Two lines in the listing below mark the span: one contains "Page size: 1241x1754." and one contains "For every layout". Reproduce both of them and everything between, exactly.

Dataset content:
※ ※ ※
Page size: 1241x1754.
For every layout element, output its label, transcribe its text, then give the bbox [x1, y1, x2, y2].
※ ※ ※
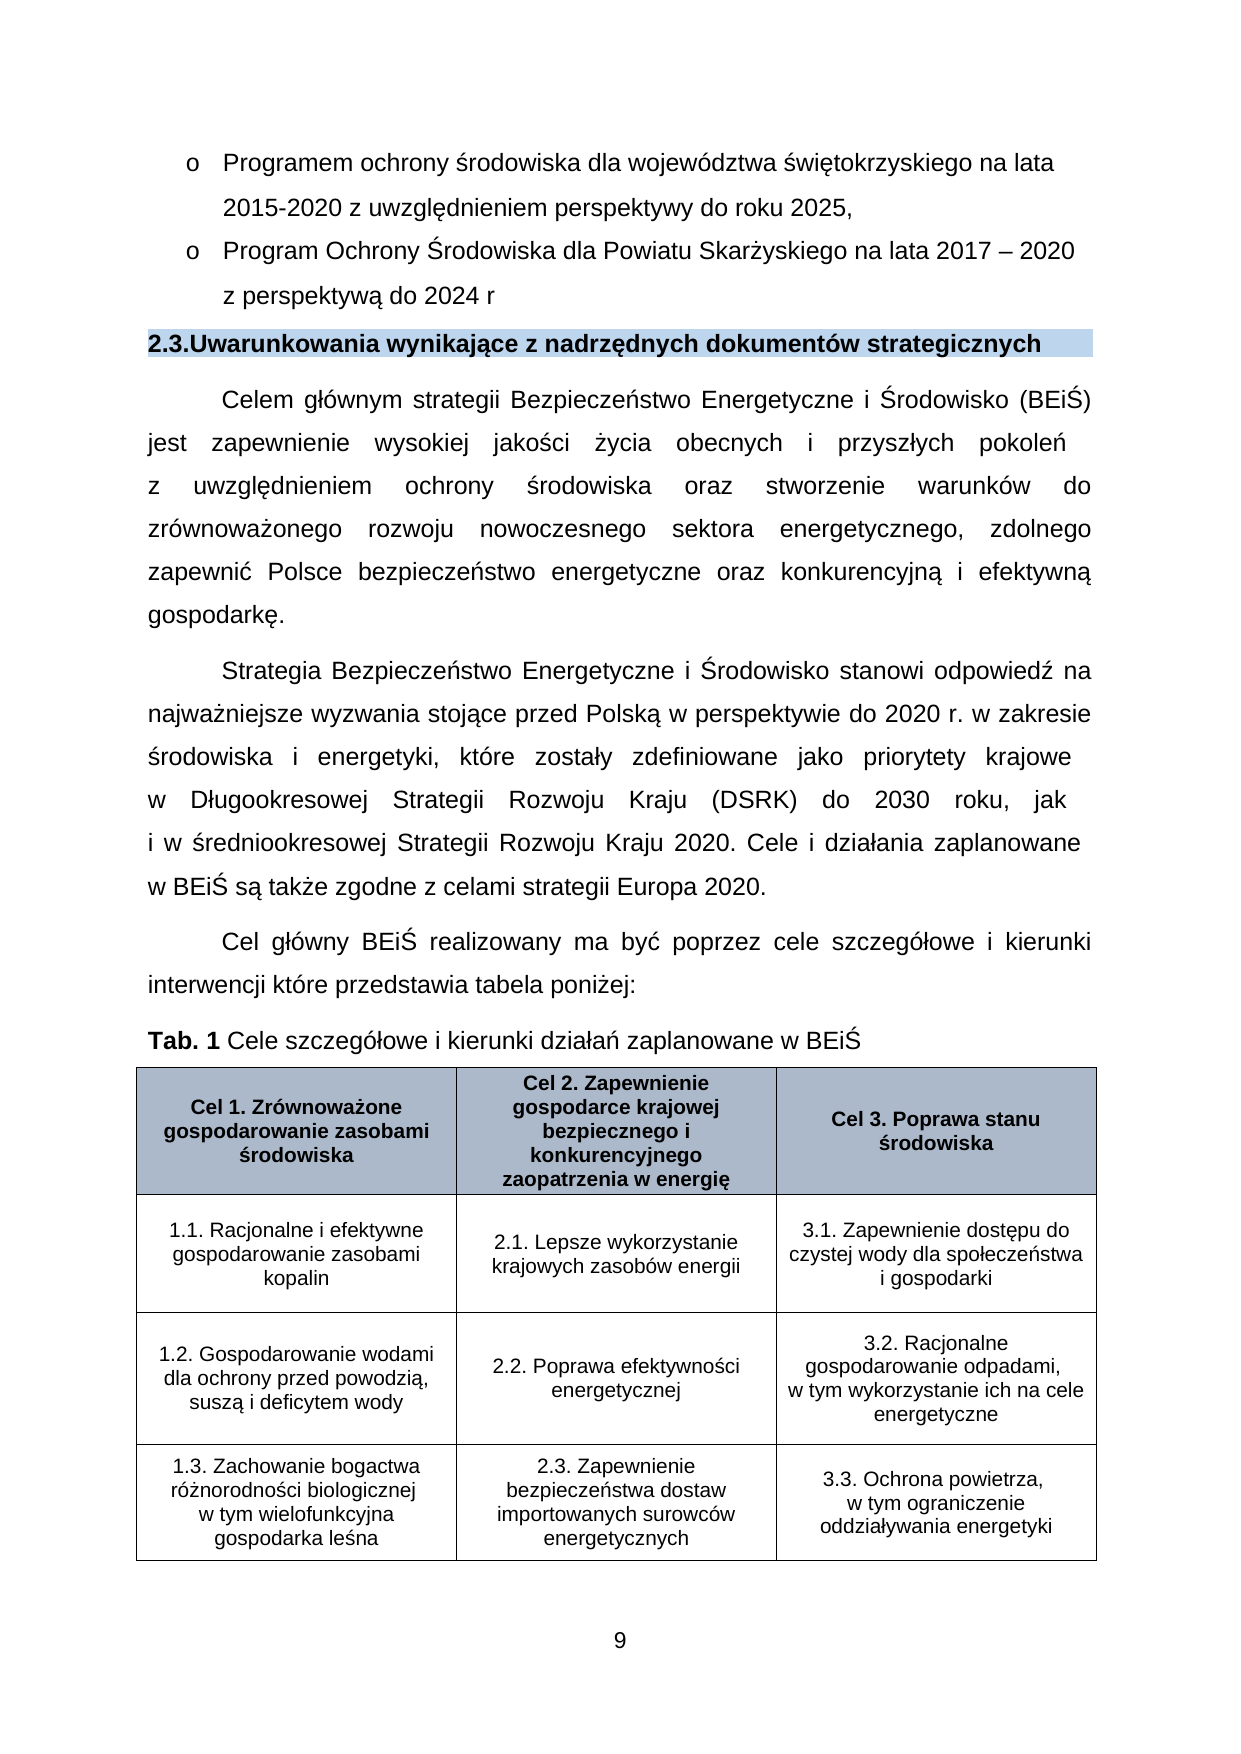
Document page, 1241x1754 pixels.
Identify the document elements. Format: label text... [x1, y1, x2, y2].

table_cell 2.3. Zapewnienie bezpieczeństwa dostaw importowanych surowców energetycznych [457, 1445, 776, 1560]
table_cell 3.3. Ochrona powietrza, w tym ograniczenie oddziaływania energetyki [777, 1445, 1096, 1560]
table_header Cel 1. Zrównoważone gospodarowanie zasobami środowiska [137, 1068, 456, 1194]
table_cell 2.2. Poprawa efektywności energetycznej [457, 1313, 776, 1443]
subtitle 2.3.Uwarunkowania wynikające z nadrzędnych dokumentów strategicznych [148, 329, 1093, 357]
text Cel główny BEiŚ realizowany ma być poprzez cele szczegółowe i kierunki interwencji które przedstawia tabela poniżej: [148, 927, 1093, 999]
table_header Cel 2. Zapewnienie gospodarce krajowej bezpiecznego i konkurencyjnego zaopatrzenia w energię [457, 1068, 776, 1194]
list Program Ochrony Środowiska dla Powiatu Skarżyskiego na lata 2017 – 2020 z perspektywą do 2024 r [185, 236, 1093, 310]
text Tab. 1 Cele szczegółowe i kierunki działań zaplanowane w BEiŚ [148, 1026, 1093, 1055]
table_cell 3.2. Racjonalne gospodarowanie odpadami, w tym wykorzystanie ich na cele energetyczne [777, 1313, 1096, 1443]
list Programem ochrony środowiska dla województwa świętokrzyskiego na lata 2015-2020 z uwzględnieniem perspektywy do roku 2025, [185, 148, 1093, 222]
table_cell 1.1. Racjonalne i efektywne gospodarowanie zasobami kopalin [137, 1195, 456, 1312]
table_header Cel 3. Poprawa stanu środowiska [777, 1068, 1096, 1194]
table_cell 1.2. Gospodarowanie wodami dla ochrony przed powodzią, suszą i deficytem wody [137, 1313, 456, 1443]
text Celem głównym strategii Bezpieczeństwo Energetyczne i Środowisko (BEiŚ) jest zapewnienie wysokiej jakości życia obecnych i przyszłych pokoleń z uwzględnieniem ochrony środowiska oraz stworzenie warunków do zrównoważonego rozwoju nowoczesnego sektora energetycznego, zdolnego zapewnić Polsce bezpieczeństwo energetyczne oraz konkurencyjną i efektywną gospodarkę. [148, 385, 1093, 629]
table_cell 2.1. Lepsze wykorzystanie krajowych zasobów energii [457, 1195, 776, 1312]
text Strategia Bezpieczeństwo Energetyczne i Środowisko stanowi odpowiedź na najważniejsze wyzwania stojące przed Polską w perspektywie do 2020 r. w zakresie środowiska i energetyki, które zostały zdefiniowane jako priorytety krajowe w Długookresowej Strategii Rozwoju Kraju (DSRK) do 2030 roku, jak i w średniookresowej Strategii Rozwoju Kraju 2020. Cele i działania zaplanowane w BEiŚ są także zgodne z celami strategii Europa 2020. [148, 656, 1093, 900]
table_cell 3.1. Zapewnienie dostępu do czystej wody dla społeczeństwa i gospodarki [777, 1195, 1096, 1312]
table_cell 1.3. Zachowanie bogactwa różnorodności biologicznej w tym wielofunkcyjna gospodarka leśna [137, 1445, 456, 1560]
※ ※ ※
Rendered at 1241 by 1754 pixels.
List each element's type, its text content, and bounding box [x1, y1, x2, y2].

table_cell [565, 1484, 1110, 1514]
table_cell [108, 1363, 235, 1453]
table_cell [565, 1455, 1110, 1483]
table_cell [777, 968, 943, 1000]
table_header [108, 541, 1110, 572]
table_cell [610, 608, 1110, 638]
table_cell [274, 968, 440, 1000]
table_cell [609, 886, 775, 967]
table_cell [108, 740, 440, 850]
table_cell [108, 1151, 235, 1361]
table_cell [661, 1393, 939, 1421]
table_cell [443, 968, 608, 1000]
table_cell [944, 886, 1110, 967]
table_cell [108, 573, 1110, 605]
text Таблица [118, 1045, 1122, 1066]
※ ※ ※
Written reply:
Page size: 1241x1754.
For every layout element, output its label, transcribe its text, then give the bbox [x1, y1, x2, y2].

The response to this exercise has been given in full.